-- EXERCISE OBJECTIVE --
Pull every line with "characteristics" from the material.

-- RECORDS FOR THE TASK --
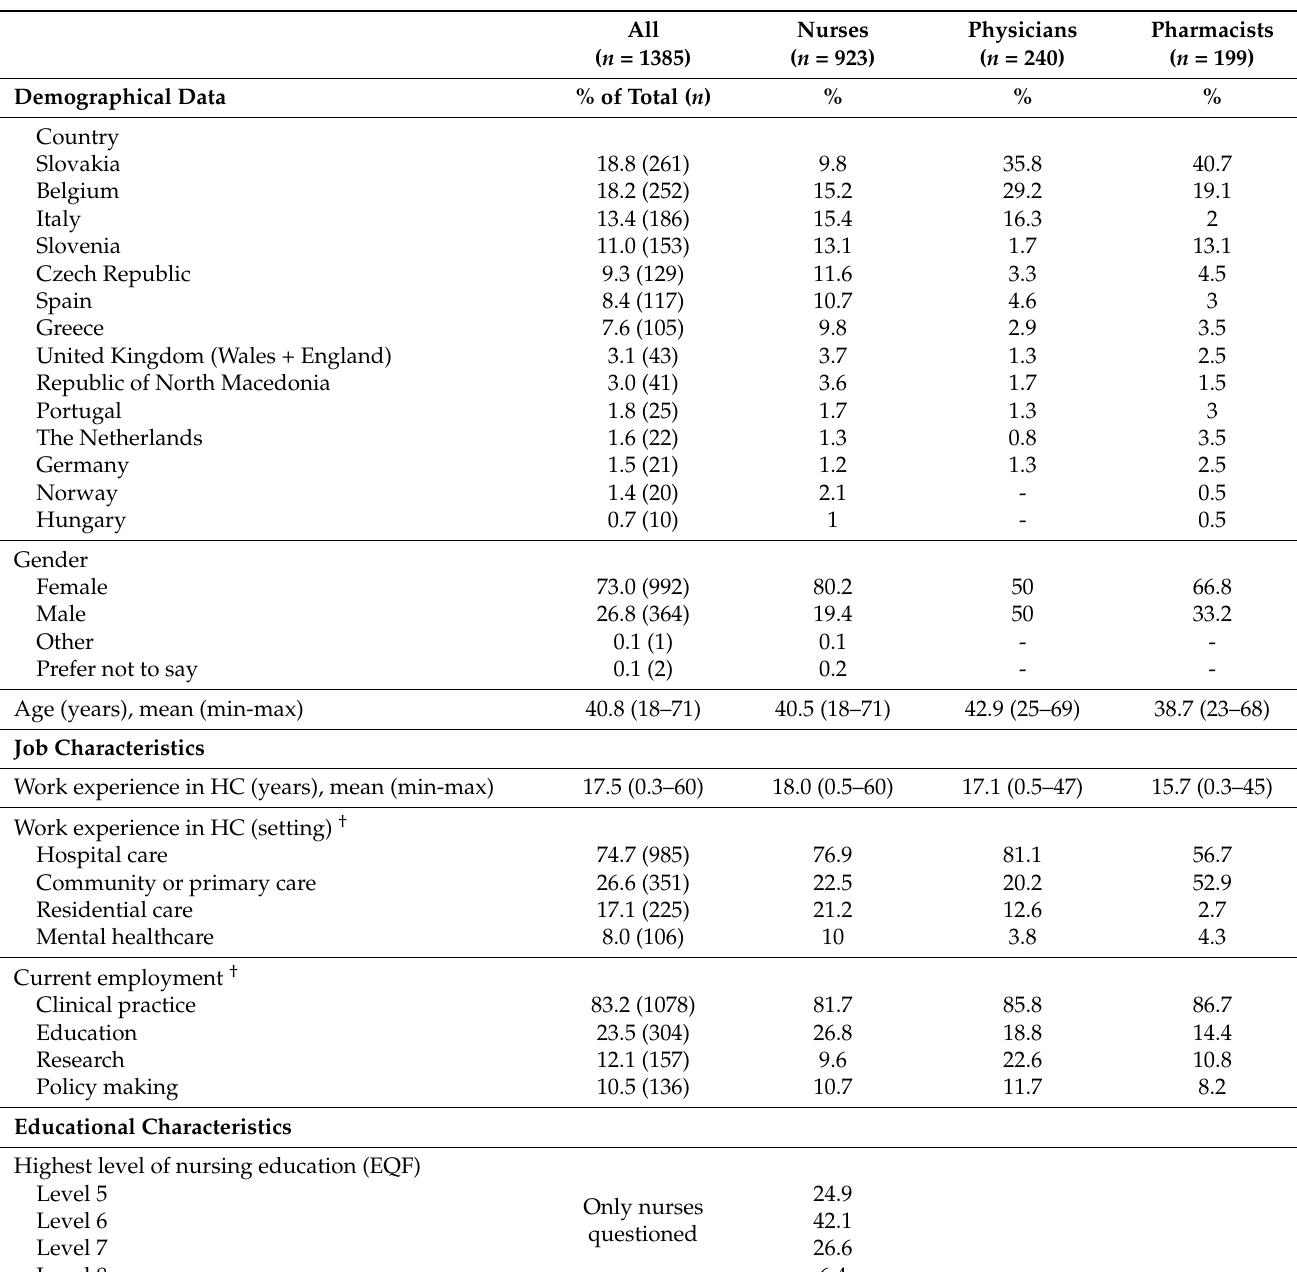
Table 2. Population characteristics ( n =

--

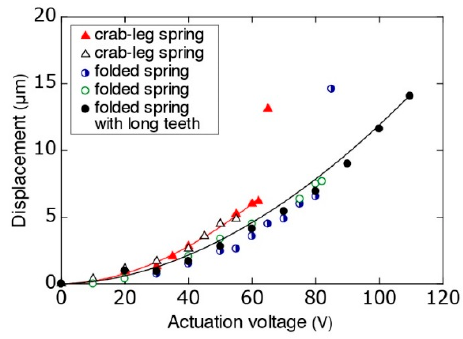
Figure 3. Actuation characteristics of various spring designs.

...

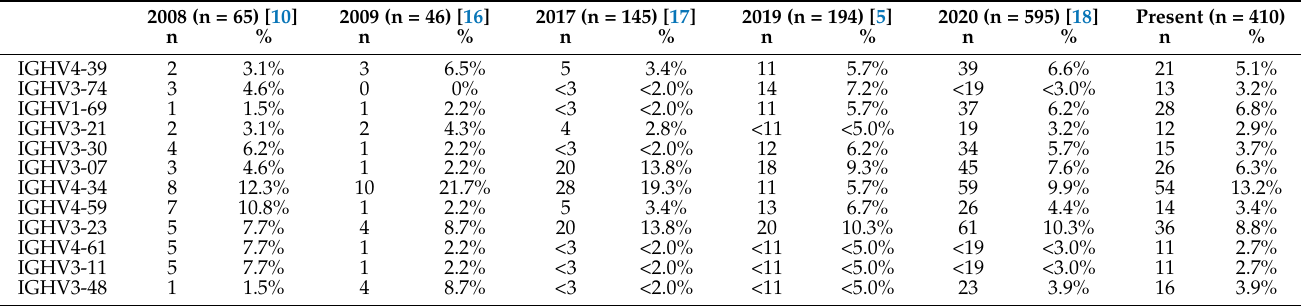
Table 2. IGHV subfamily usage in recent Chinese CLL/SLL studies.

-- RESPONSE TO THIS EXERCISE --
Table 2. Population characteristics ( n =
Figure 3. Actuation characteristics of various spring designs.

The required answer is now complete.